Sebagai bagian dari tahapan pembahasan Raperda, DPRD Kabupaten Takalar juga mengumumkan pembentukan Panitia Khusus (Pansus) yang akan melakukan kajian lebih mendalam terhadap substansi regulasi tersebut. Pansus diharapkan dapat menyempurnakan materi Raperda agar mampu memberikan kepastian hukum bagi investor sekaligus melindungi kepentingan masyarakat dan daerah.

Pembentukan Pansus menjadi bukti komitmen bersama antara pemerintah daerah dan DPRD dalam menghadirkan regulasi yang adaptif terhadap tantangan pembangunan. Langkah ini dinilai penting di tengah persaingan investasi yang semakin kompetitif antar daerah.

Dengan potensi besar di sektor pertanian, perikanan, industri, dan pariwisata, serta didukung posisi geografis yang strategis, Kabupaten Takalar memiliki peluang besar untuk berkembang menjadi salah satu destinasi investasi unggulan di Sulawesi Selatan.

Pemerintah Kabupaten Takalar berharap regulasi ini nantinya mampu menarik lebih banyak investor untuk menanamkan modalnya di daerah. Kehadiran investasi baru diyakini dapat menciptakan lapangan kerja, meningkatkan Pendapatan Asli Daerah (PAD), menggerakkan perekonomian masyarakat, serta mempercepat terwujudnya Takalar yang maju, mandiri, dan berdaya saing.

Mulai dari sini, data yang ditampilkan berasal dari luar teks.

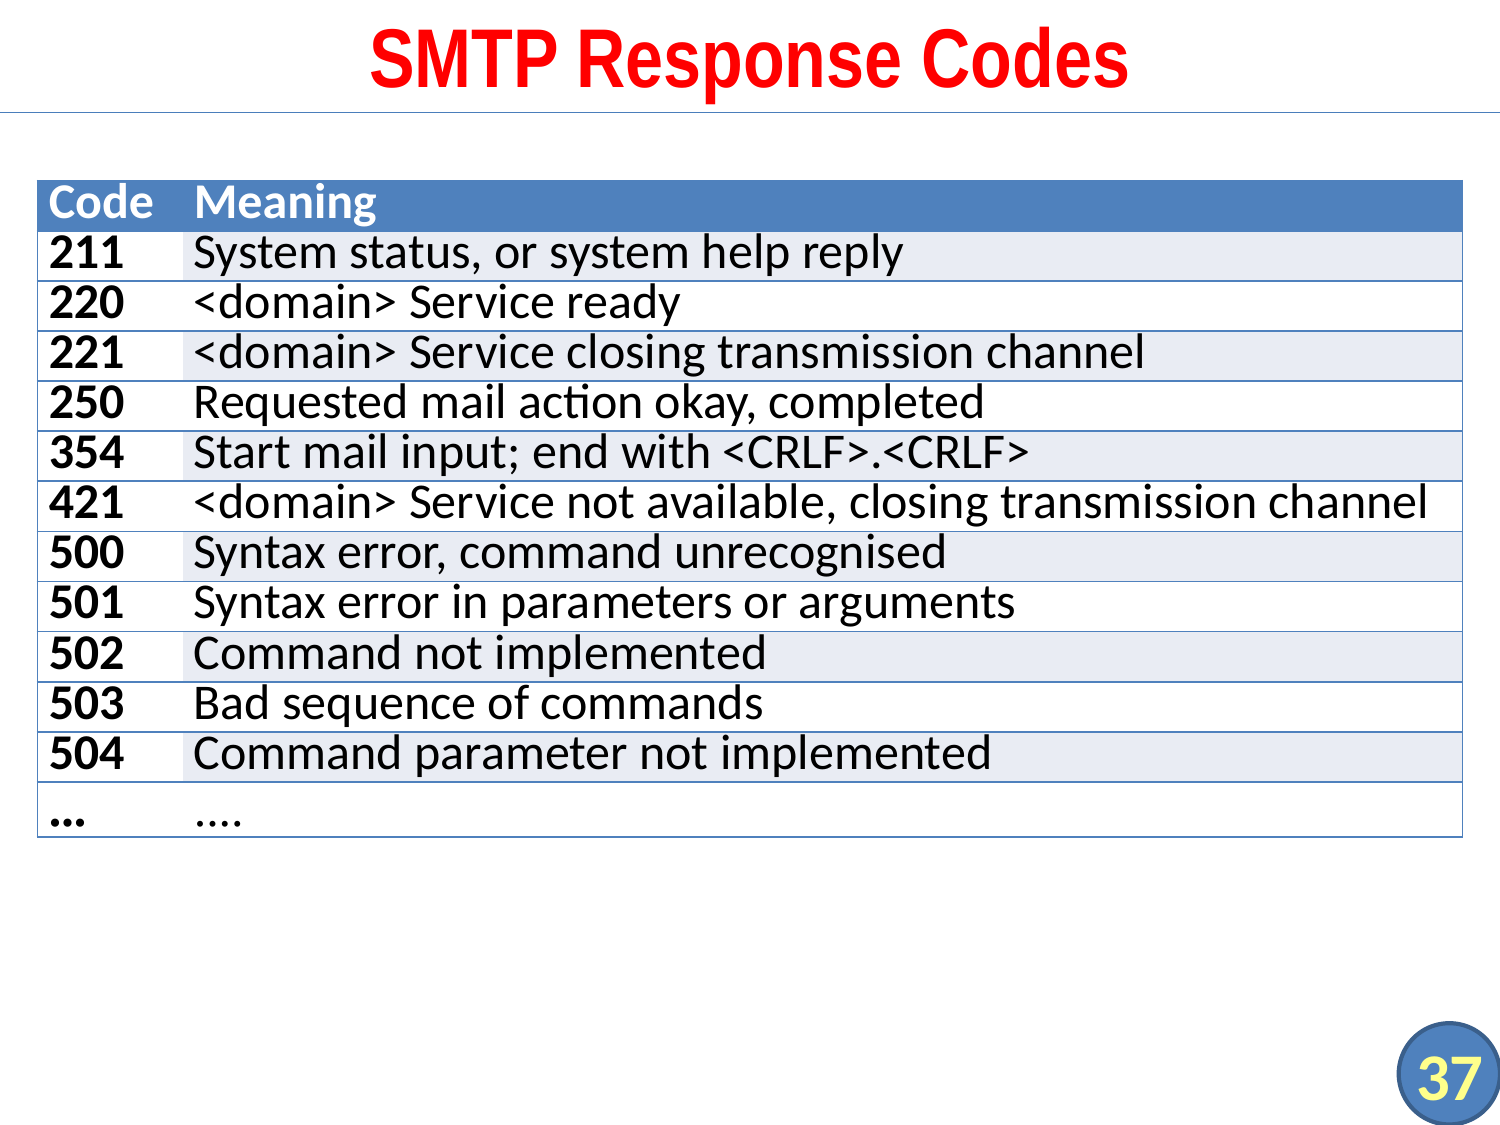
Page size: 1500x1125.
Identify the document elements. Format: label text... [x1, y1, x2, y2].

table_cell <domain> Service not available, closing transmission channel [183, 482, 1462, 531]
table_cell 501 [38, 582, 183, 631]
table_cell System status, or system help reply [183, 232, 1462, 280]
table_cell 502 [38, 632, 183, 681]
table_cell 220 [38, 282, 183, 330]
table_cell Syntax error in parameters or arguments [183, 582, 1462, 631]
table_cell 221 [38, 332, 183, 380]
table_cell 503 [38, 683, 183, 731]
table_cell 421 [38, 482, 183, 531]
table_cell 504 [38, 733, 183, 781]
table_cell 250 [38, 382, 183, 430]
table_cell Requested mail action okay, completed [183, 382, 1462, 430]
table_header Meaning [183, 182, 1462, 230]
table_cell 500 [38, 532, 183, 581]
slide_number 37 [1399, 1023, 1500, 1125]
table_cell Command not implemented [183, 632, 1462, 681]
table_cell Command parameter not implemented [183, 733, 1462, 781]
table_cell ... [38, 783, 183, 836]
table_cell Start mail input; end with <CRLF>.<CRLF> [183, 432, 1462, 480]
table_cell <domain> Service closing transmission channel [183, 332, 1462, 380]
title SMTP Response Codes [0, 0, 1500, 113]
table_header Code [38, 182, 183, 230]
table_cell 211 [38, 232, 183, 280]
table_cell <domain> Service ready [183, 282, 1462, 330]
table_cell .... [183, 783, 1462, 836]
table_cell Bad sequence of commands [183, 683, 1462, 731]
table_cell Syntax error, command unrecognised [183, 532, 1462, 581]
table_cell 354 [38, 432, 183, 480]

Rapat paripurna ditutup dengan penandatanganan berita acara dan penyerahan dokumen jawaban Bupati kepada pimpinan DPRD. Tahapan tersebut menjadi langkah lanjutan menuju penetapan Raperda menjadi Peraturan Daerah yang diharapkan menjadi fondasi kuat bagi terciptanya iklim investasi yang produktif, berkelanjutan, dan berpihak pada kepentingan masyarakat Takalar.